BCT Editorial – 9/24/10

 


This page was last updated on September 24, 2010.


State of confusion; Editorial; Beaver County Times; September 24, 2010.

To start, let’s review a bit of Times history on the topic of a government-run, taxpayer-funded healthcare monopoly.  For years, the content of editorials on this topic implied the Times supported a government-run, taxpayer-funded healthcare monopoly.  In private, though, the Times claimed nothing could be further from the truth.  The editorial page editor told me, “It [Beaver County Times] has not, does not and will not … support a single-payer (government) health care system” and “consistently supported a market-based approach to health-care reform going back to the Clinton era.”  Upon passage of Obamacare, however, the Times voiced its support and proved it had been lying about its position or was very, very confused (here and here).

Now let’s get to the meat of the critique.  This editorial would be funny if it weren’t so sad.

First, remember when the Times downplayed the size of the Obamacare bills?  Big bills mean lots of volume and complexity, and volume and complexity are purposely hard to communicate.  Obamacare supporters wanted to get away with “trust us.”

Second, do you remember when Speaker Nancy Pelosi (D-CA) told us, “But we have to pass the bill so that you can find out what is in it, away from the fog of the controversy?”  As ridiculous as it sounded when Mrs.
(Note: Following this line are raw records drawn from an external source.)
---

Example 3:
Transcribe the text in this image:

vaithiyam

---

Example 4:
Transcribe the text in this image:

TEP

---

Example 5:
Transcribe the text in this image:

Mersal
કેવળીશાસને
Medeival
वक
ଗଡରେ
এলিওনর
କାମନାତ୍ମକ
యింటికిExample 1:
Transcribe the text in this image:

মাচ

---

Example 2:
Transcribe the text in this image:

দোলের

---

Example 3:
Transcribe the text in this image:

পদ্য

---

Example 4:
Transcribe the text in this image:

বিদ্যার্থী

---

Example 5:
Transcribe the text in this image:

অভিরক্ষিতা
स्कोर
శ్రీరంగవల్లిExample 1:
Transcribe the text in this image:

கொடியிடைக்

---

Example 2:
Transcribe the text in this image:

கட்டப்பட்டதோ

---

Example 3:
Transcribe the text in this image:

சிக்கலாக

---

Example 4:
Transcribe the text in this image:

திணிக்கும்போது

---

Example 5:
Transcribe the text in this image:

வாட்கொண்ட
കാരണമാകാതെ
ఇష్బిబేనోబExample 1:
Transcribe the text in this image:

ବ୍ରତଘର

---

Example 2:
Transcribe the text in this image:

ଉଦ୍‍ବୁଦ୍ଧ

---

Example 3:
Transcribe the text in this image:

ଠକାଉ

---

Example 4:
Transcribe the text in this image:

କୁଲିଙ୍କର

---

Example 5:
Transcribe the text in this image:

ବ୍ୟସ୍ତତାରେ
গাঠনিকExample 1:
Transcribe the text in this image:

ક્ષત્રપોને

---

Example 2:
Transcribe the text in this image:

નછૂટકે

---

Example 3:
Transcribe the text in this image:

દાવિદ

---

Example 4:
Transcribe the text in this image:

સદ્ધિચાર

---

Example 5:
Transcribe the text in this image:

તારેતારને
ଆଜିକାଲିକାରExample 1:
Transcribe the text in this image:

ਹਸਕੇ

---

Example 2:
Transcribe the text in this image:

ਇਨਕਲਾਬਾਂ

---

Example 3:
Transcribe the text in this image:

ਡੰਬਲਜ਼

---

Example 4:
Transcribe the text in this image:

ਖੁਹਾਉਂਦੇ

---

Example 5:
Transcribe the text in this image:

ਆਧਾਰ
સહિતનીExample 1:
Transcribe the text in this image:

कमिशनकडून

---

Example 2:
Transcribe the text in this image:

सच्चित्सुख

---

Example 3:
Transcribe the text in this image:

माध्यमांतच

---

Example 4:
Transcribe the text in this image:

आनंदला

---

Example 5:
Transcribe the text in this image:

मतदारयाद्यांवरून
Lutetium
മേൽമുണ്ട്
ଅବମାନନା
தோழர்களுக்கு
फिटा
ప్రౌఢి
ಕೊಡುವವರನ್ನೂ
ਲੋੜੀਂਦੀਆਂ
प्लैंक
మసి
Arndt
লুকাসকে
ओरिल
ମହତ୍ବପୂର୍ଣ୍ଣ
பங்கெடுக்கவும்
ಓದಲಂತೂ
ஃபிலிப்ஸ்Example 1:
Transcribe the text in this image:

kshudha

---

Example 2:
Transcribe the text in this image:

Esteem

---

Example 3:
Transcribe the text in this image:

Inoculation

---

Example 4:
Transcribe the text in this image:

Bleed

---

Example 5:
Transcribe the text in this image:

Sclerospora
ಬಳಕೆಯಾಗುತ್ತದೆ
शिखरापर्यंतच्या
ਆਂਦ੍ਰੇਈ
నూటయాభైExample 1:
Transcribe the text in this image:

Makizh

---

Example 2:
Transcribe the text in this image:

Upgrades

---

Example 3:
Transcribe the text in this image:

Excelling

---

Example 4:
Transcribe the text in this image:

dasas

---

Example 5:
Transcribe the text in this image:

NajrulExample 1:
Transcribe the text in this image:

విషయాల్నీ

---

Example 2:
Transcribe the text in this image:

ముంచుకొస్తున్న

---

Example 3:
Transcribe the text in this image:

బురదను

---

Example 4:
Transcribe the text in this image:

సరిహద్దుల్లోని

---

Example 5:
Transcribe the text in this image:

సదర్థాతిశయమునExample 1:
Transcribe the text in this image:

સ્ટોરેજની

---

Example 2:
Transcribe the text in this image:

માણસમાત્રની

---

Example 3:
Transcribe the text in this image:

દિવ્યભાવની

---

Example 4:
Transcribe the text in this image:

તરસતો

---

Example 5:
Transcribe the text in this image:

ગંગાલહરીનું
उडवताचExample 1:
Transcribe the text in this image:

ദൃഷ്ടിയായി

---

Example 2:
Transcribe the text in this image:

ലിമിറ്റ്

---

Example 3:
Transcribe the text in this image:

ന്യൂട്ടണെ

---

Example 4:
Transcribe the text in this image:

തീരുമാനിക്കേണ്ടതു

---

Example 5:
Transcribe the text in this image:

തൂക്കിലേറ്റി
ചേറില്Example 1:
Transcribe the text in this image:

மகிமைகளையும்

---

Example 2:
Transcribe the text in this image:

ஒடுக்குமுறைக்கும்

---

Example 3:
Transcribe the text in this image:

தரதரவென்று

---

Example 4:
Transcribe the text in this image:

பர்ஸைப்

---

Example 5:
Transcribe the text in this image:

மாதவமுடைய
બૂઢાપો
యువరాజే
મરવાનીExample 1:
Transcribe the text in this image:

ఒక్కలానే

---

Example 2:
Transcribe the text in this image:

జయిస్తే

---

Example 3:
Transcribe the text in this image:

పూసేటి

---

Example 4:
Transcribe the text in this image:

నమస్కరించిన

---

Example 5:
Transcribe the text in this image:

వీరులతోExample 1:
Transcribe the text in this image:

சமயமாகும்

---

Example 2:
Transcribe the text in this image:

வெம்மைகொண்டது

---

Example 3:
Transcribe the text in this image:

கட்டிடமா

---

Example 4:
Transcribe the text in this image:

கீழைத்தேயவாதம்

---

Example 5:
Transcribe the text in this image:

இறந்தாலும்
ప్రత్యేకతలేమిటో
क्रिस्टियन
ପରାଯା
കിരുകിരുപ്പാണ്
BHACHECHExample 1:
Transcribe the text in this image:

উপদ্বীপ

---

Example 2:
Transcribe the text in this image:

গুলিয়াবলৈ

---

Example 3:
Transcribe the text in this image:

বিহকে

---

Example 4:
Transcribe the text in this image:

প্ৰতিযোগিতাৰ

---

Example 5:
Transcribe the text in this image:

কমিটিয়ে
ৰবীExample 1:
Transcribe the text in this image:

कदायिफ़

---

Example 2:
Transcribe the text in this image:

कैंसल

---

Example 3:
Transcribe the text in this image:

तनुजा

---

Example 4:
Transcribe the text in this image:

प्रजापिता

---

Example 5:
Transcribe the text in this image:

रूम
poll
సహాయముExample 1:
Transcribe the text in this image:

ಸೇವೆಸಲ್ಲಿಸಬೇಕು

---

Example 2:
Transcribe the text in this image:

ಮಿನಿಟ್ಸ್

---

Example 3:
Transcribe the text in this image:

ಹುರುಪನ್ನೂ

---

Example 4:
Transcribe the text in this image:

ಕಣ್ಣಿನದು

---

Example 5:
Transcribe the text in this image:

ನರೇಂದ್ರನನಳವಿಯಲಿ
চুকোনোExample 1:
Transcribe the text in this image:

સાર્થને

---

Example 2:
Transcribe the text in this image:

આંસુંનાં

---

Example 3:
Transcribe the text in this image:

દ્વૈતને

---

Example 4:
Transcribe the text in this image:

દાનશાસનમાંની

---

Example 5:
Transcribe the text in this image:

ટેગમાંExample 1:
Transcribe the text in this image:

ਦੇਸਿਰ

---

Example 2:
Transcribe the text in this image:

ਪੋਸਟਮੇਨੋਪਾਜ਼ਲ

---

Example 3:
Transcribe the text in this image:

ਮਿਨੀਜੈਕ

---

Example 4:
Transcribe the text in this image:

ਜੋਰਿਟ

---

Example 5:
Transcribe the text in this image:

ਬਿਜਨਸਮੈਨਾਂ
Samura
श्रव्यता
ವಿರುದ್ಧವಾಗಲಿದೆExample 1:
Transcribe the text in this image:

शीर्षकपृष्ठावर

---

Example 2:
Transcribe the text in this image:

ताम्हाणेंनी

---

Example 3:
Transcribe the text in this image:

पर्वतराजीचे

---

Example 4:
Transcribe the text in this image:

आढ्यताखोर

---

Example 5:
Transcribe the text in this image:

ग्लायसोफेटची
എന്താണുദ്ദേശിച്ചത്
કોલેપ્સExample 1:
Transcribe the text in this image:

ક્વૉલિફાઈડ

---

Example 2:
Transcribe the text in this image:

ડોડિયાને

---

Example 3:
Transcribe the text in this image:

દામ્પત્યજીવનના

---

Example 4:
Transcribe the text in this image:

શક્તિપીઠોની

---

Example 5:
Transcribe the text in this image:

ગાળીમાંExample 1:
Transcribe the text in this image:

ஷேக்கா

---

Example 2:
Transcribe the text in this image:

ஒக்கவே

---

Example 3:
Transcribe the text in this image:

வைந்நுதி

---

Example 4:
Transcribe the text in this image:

Pelosi said it, she was correct.  That’s because much of the Obamacare bill was the equivalent of “fill in the blank.”  That is, much of the Obamacare bill merely specified the actual laws (aka regulations) would be written and enacted later by various government agencies and departments (headed by political appointees) and not subject to approval by Congress.  As a result, no one knows the full extent of Obamacare because parts of it literally have not been written yet.  You can’t communicate what you don’t know.  Again, that’s by design.

Third, it’s likely the left intentionally kept quiet about what’s in Obamacare because they know what’s in it isn’t/won’t be popular.

Finally, the Times – allegedly a NEWSpaper – is complaining Democrats have done a poor job of communicating about what’s in Obamacare?  Either as the lefty propaganda outlet it is, or as a legitimate NEWS outlet (No laughing, please.), isn’t it a job of the Times and other so-called NEWS outlets to inform us about what’s in Obamacare?  Doesn’t the press like to refer to itself as the “Fourth Estate?”